Table S4. TRS-L-Independent Distant Recombination Events from the 5′ Sites Located within the “Hot Spots,” Related to Figure 3

Many distant recombination events do not involve the leader sequence. Instead, the 5′ sites are often found in “hot spots” near ORFs or nsp2 and nsp3. “Count” indicates the number of reads that share the same 5′ and 3′ sites. “Skip” is the size of the deletion in the given combination of 5′ and 3′ sites. “Truncated_prod” is the name of a mature peptide that is truncated by recombination. “Lost_aa” is the number of amino acids lost from the mature peptide by recombination. “Added_aa” is the number of amino acids introduced to the potentially truncated product by recombination. By the recombination event, the sequence indicated in “ctx_orig” turns into the sequence in “ctx_new.”

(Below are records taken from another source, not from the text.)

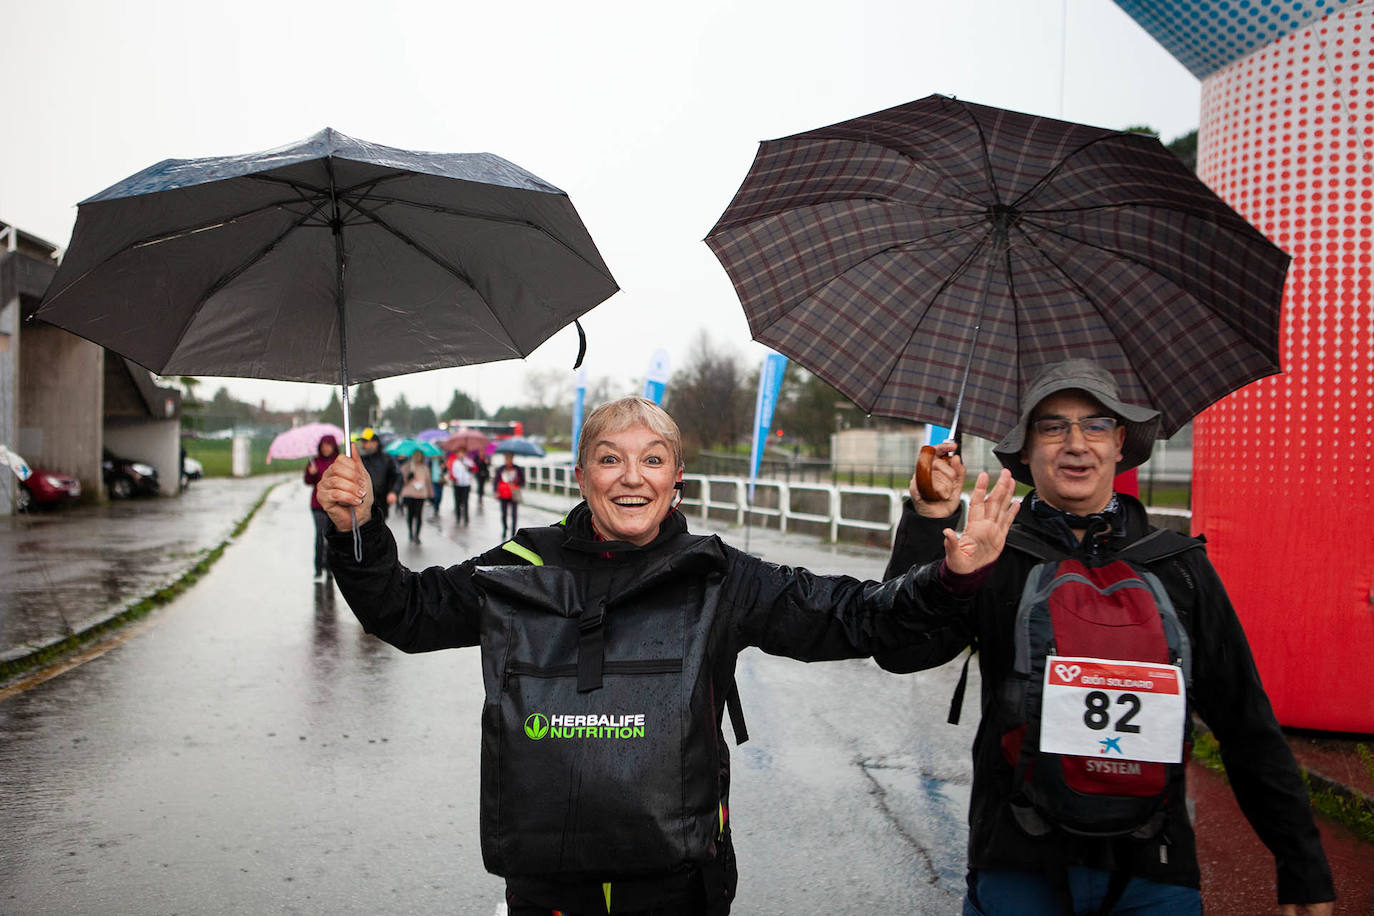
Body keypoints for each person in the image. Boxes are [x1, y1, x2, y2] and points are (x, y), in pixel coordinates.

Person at [316, 396, 1019, 915]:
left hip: (681, 884)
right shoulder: (521, 564)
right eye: (610, 458)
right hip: (547, 882)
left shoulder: (716, 575)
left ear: (676, 475)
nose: (632, 477)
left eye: (652, 459)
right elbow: (402, 613)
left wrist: (949, 575)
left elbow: (859, 618)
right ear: (582, 472)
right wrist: (355, 529)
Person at [878, 359, 1335, 916]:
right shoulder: (997, 555)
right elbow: (899, 650)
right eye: (1053, 426)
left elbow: (1245, 720)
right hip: (1019, 861)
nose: (1076, 443)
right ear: (1025, 449)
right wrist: (929, 520)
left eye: (1095, 425)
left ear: (1120, 443)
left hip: (1153, 867)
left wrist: (1302, 864)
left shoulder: (1178, 566)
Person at [303, 434, 339, 580]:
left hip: (334, 504)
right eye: (323, 445)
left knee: (331, 537)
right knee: (319, 535)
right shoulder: (314, 462)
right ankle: (318, 567)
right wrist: (311, 474)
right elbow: (308, 481)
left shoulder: (339, 461)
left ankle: (330, 567)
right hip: (318, 504)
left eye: (328, 445)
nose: (325, 448)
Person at [357, 429, 400, 522]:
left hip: (381, 504)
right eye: (362, 442)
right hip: (362, 504)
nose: (362, 445)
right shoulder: (359, 460)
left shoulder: (387, 459)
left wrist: (394, 492)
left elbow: (397, 477)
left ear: (375, 443)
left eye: (365, 442)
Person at [399, 449, 433, 544]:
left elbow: (428, 482)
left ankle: (417, 535)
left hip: (421, 494)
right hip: (409, 493)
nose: (417, 458)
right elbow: (401, 480)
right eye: (416, 455)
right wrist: (409, 476)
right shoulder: (406, 467)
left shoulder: (425, 468)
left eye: (419, 456)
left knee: (418, 515)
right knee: (410, 514)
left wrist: (431, 495)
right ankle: (410, 532)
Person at [494, 451, 525, 540]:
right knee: (504, 514)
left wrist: (517, 480)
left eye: (509, 458)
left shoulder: (517, 469)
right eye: (506, 458)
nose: (508, 460)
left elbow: (522, 481)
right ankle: (505, 528)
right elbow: (496, 480)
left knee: (514, 514)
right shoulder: (501, 469)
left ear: (512, 459)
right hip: (503, 494)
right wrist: (496, 491)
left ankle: (513, 532)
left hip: (513, 494)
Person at [447, 449, 473, 524]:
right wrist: (454, 478)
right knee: (457, 502)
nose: (461, 454)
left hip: (466, 484)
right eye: (459, 453)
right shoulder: (455, 462)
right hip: (457, 484)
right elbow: (453, 472)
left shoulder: (468, 461)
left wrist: (466, 465)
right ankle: (458, 517)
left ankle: (466, 518)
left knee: (465, 501)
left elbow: (472, 469)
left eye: (462, 453)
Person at [428, 453, 448, 518]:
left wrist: (444, 467)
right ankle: (435, 508)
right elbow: (428, 470)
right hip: (433, 481)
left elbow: (445, 471)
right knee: (435, 495)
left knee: (440, 496)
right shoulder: (431, 462)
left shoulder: (441, 461)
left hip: (440, 481)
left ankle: (437, 505)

Table S5. Detected Modification Sites in sgRNAs, Related to Figure 5

The “pos” column shows all genomic positions reported to be modified at least 20% in any species of sgRNA. “Location” indicates the name of the ORF or mature peptide that the position codes. The percentage numbers below the names of sgRNAs are the estimated fraction of modified reads at the position. “Context” shows the sequence context around the modified bases.